Reduce costs and latency by caching system prompts or large context blocks.

response = client.messages.create(
    model="claude-sonnet-4-6",
    max_tokens=1024,
    system=[
        {
            "type": "text",
            "text": "You are a helpful assistant...",
            "cache_control": {"type": "ephemeral"}
        }
    ],
    messages=[...]
)

Best Practices for Production

Handle stop reasons: Always check response.stop_reason.
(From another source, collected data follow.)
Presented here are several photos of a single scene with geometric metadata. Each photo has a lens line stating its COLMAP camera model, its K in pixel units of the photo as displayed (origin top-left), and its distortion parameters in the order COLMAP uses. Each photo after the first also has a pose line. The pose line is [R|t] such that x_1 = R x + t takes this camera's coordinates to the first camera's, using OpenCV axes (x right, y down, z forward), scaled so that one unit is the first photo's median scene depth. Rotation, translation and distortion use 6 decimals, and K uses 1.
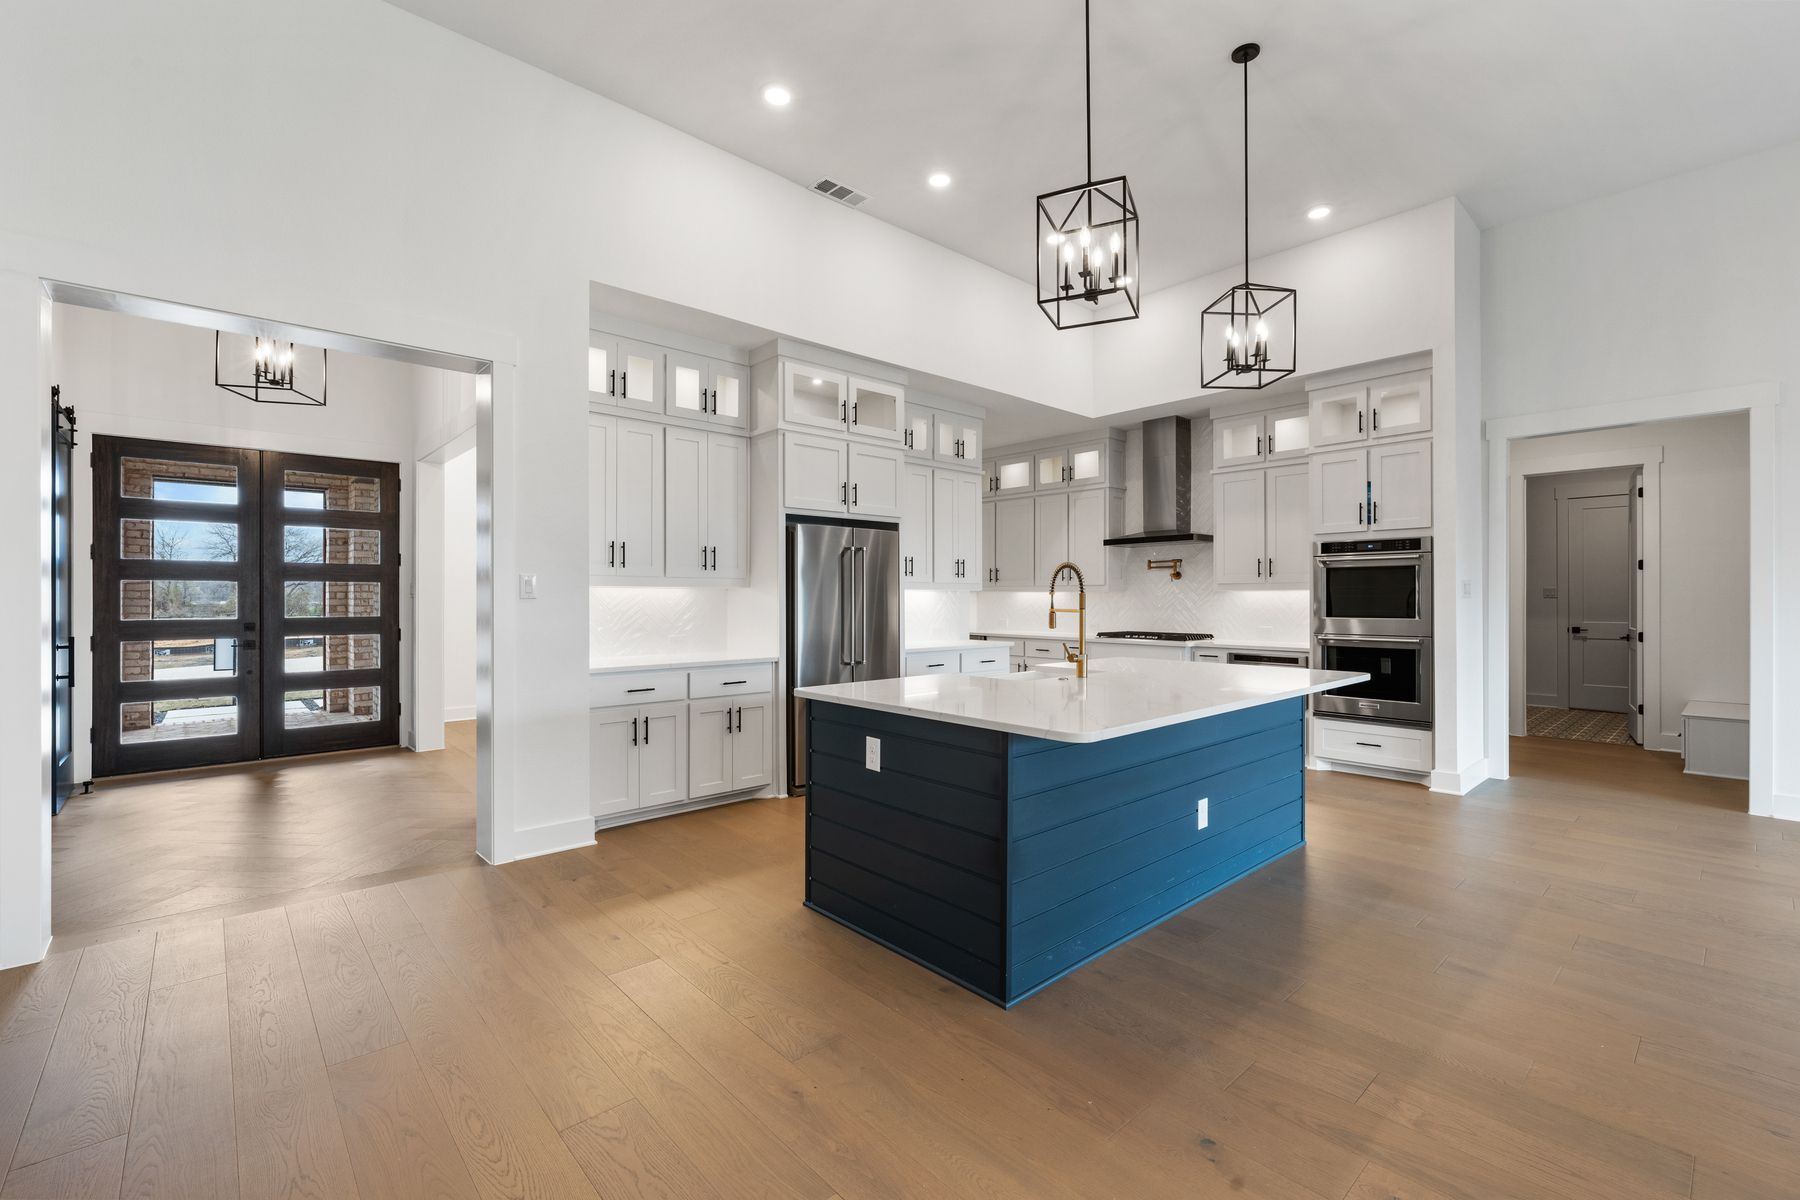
lens RADIAL K [[768.6, 0, 907.1], [0, 768.6, 598.4], [0, 0, 1]] dist [-0.000272, -0.000450]
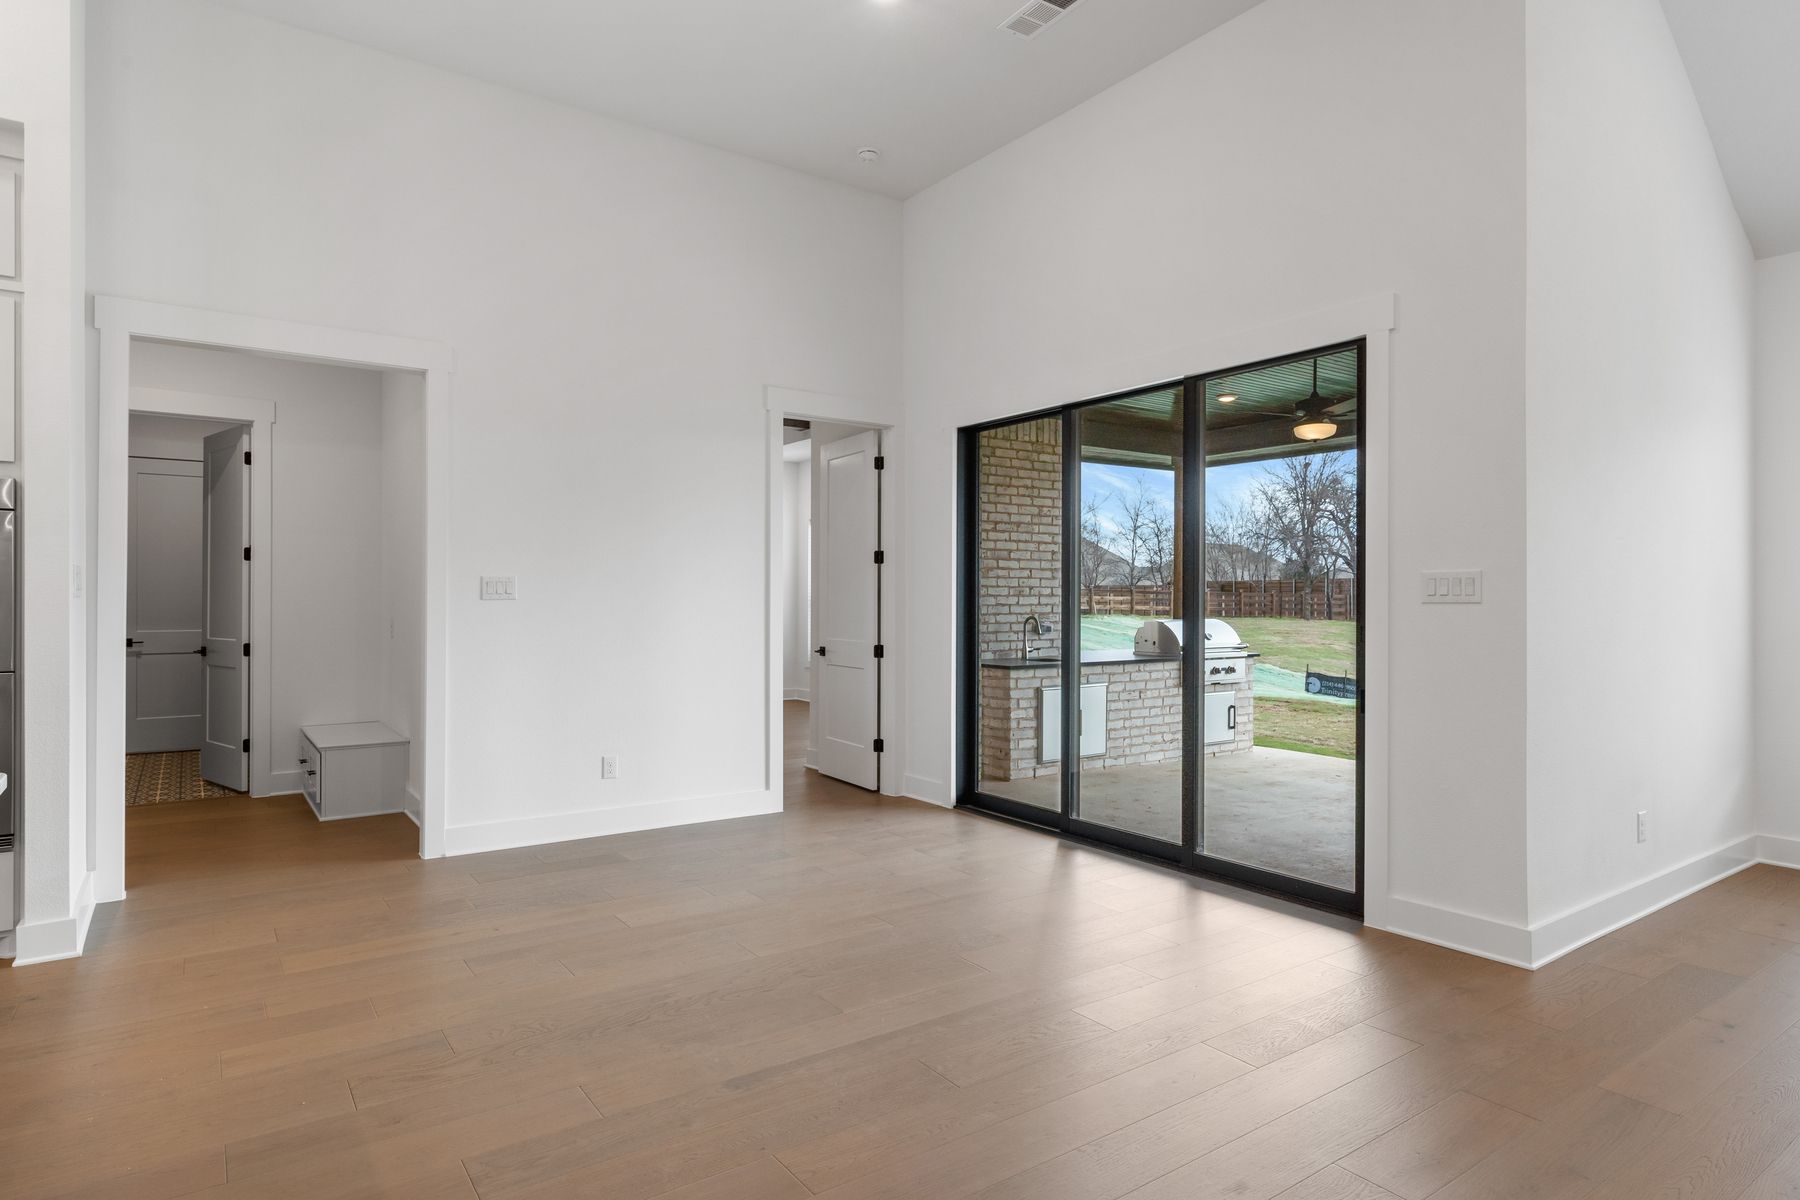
lens RADIAL K [[998.6, 0, 892.6], [0, 998.6, 598.5], [0, 0, 1]] dist [0.001183, -0.001065]
pose [[0.126068, 0.000745, 0.992021, 0.077250], [-0.000702, 1.000000, -0.000661, -0.000250], [-0.992021, -0.000613, 0.126069, 0.304741]]
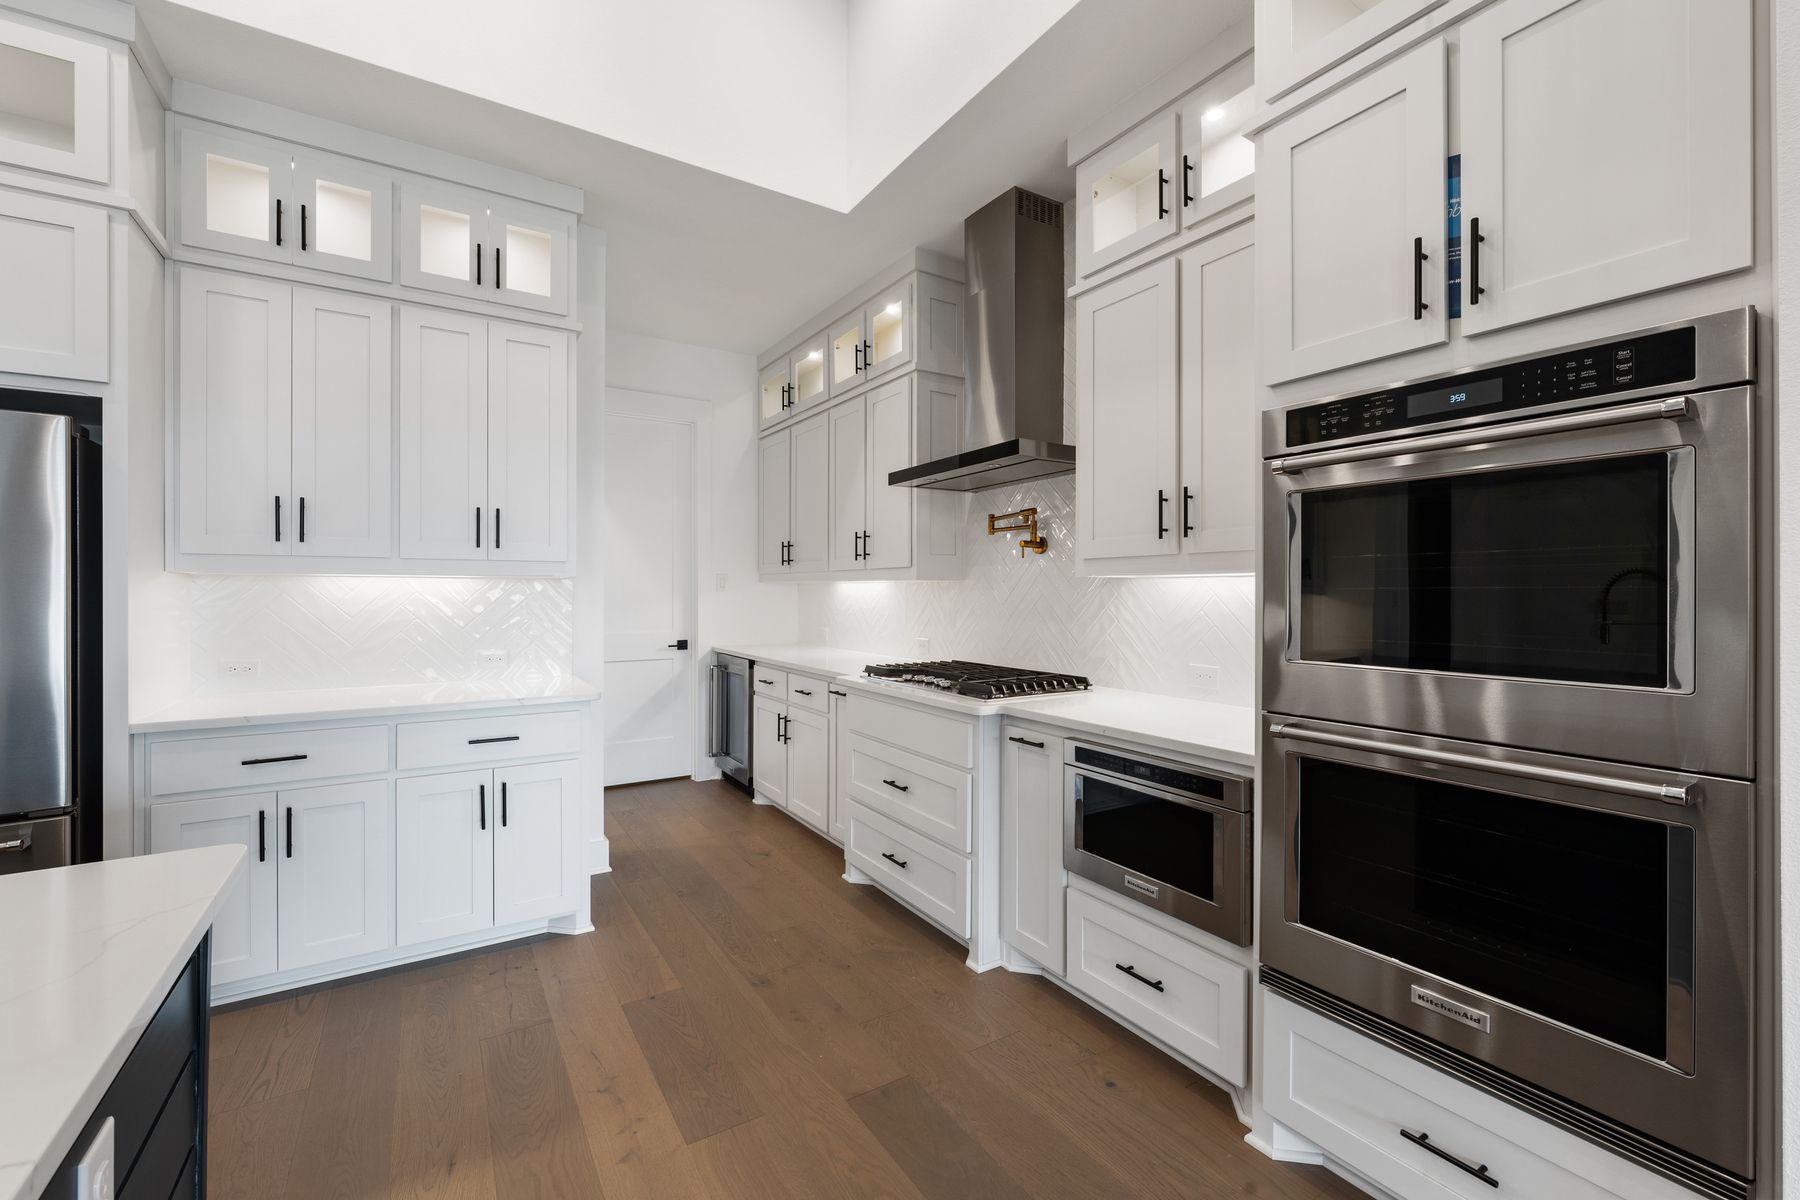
lens RADIAL K [[740.0, 0, 910.2], [0, 740.0, 593.5], [0, 0, 1]] dist [-0.002752, -0.000408]
pose [[0.986793, 0.002007, -0.161973, 0.458353], [-0.001845, 0.999998, 0.001153, -0.001245], [0.161975, -0.000839, 0.986795, 0.719595]]
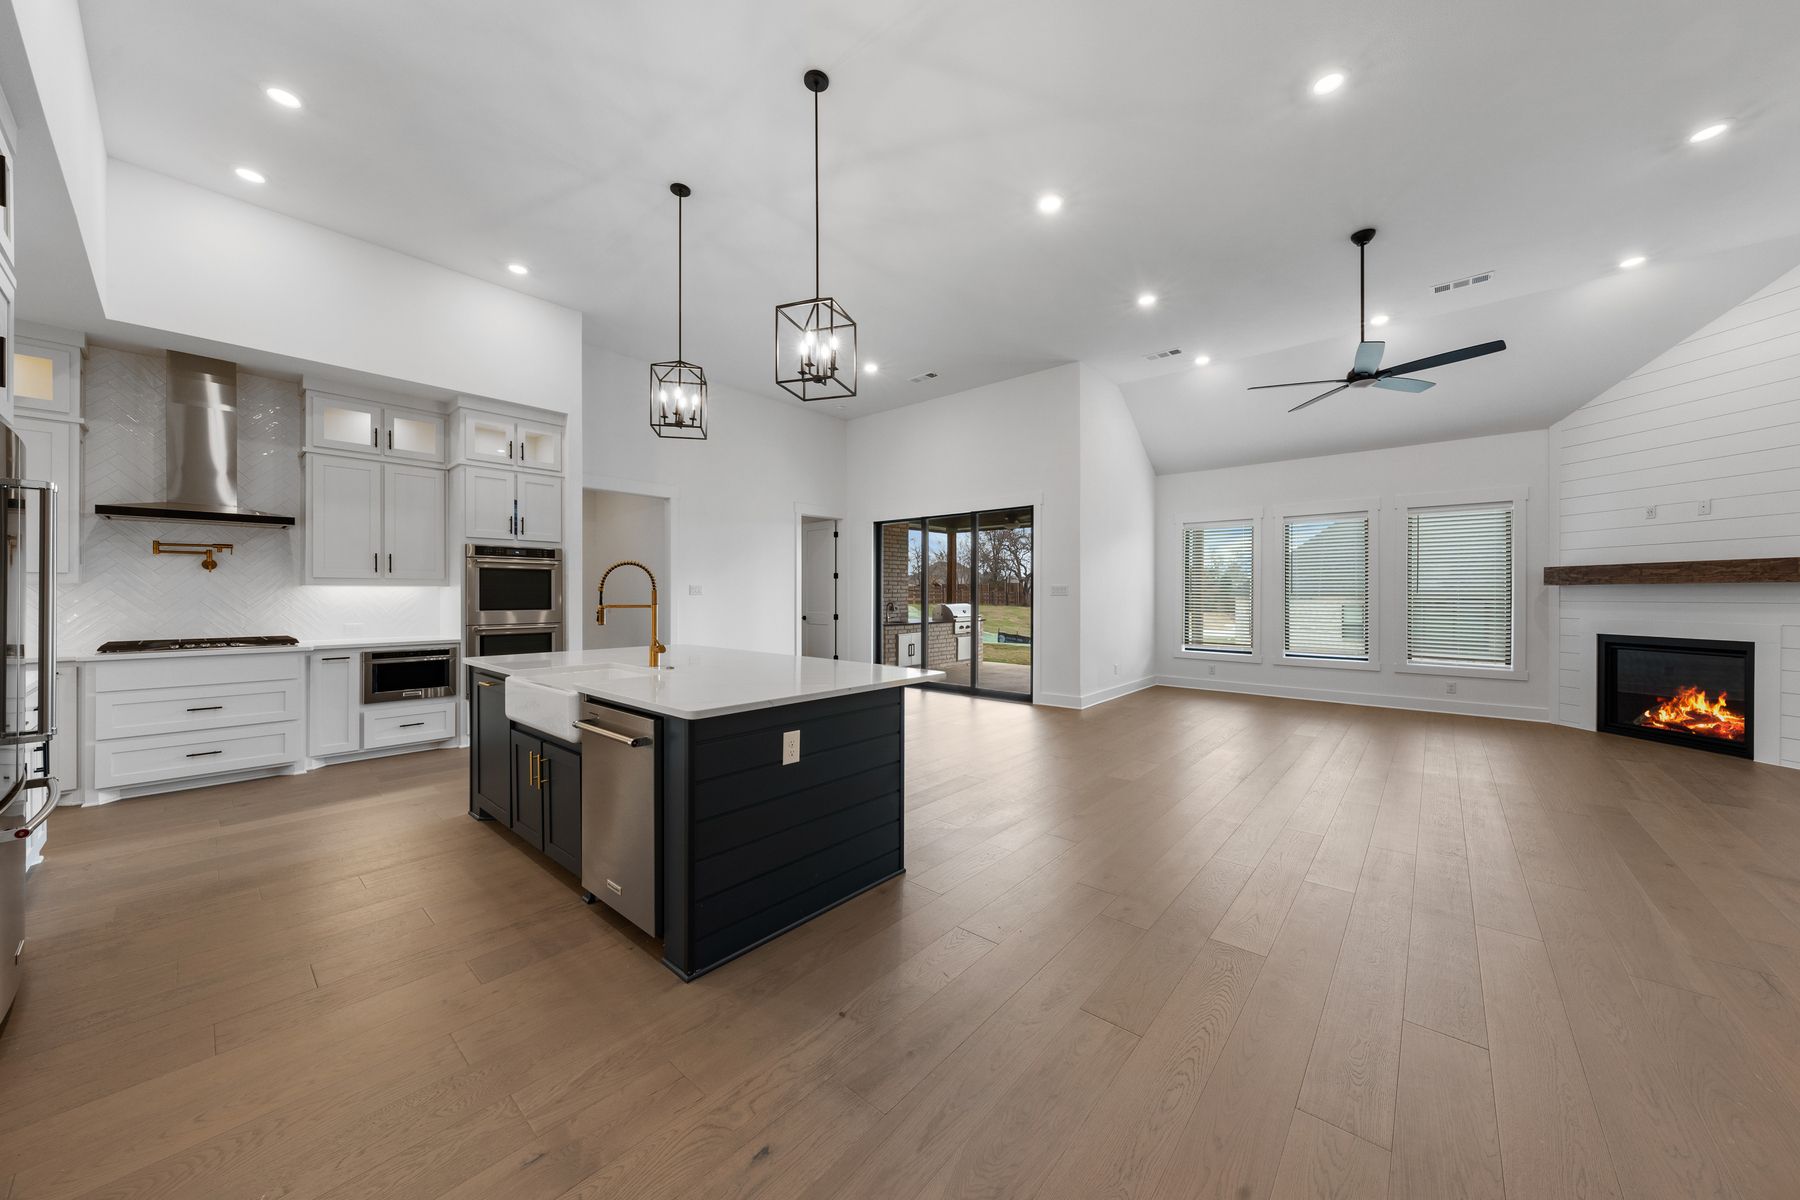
lens RADIAL K [[626.7, 0, 895.2], [0, 626.7, 597.2], [0, 0, 1]] dist [-0.001951, 0.000136]
pose [[-0.112982, -0.004766, 0.993586, -0.468758], [-0.000779, 0.999989, 0.004708, -0.000627], [-0.993597, -0.000242, -0.112984, 0.506307]]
It could be "end_turn", "tool_use", "max_tokens", or "stop_sequence".
Implement retries: Use exponential backoff for rate limits.
Monitor token usage: Track input and output tokens to control costs.
Use evaluation tools: Test your prompts with Claude's Evaluation Tool before deploying.
Strengthen guardrails: Add system prompts to reduce hallucinations and mitigate jailbreaks.

Key Takeaways

Start with the Messages API for full control over conversation state and tool loops. Use managed agents when you want to skip infrastructure.
Enable extended thinking for complex reasoning tasks, but disable it for simple queries to save tokens.
Use tools to give Claude real-world capabilities—weather lookups, database queries, code execution. Handle tool calls in your code and return results.
Stream responses for a better user experience in real-time applications.
Optimize with prompt caching and structured outputs to reduce costs and improve reliability in production.